Bobby Schindler articulates a view of autonomy that he and I have been talking through for a while, which is that an “autonomy of violence” and self-harm pervades life and ethics issues. He writes in CatholicPhilly.com about this, and includes a survey of practical examples around the world that’s worth looking over if you’re not familiar with what’s happening:
Attacks on autonomy and human dignity appear to be intensifying.
Autonomy, of course, refers to our ability to act as independent human beings, with an innate and inviolable human dignity inherent to each of us, regardless of our physical, medical, emotional, psychological, or financial circumstances.
It seems as if so many, however, are intent on reconsidering autonomy to mean something like an “autonomy of self-harm.” In other words, many are using autonomy as a means to advocate for forms of euthanasia and assisted suicide.
Yet autonomy has traditionally referred to human good; our ability and desire as well as power to achieve a good life in cooperation with our loved ones, neighbors, fellow citizens, and others. It’s a tragic and perverse situation to use autonomy as a rhetorical battering ram for advocating the rights of human beings to intentionally end their own lives.
As so much of our attention is focused on dramas of the political arena, stories which ought to be receiving attention are simply not. Certainly, meaningful public dialogue surrounding issues like autonomy and human dignity are not taking place in any sustained manner. …

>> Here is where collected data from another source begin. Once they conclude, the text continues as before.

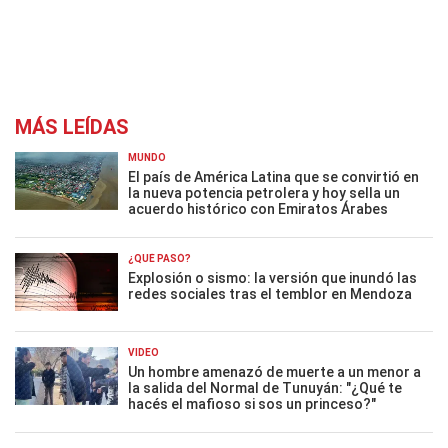
MÁS LEÍDAS
MUNDO
El país de América Latina que se convirtió en
la nueva potencia petrolera y hoy sella un
acuerdo histórico con Emiratos Árabes
¿QUÉ PASÓ?
Explosión o sismo: la versión que inundó las
redes sociales tras el temblor en Mendoza
VIDEO
Un hombre amenazó de muerte a un menor a
la salida del Normal de Tunuyán: "¿Qué te
hacés el mafioso si sos un princeso?"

Autonomy means nothing if we allow laws or medical perspectives to compromise the innate and inviolate human dignity each person possesses, regardless of their state of health. When someone is encouraged to accept euthanasia or assisted suicide, and even worse, when individuals are forcibly euthanized against their will or without consent, the power of law and medicine become weapons rather than shields.
No humane society can accept the normalization of intentional human killing.
In practice, we’re too often favoring a simplistic “might makes right” sort of ethics when it comes to life and death issues, where autonomy exists in a limited way—enabling a sort of “autonomy of the powerful” to impose themselves and their judgments on comparatively weaker persons.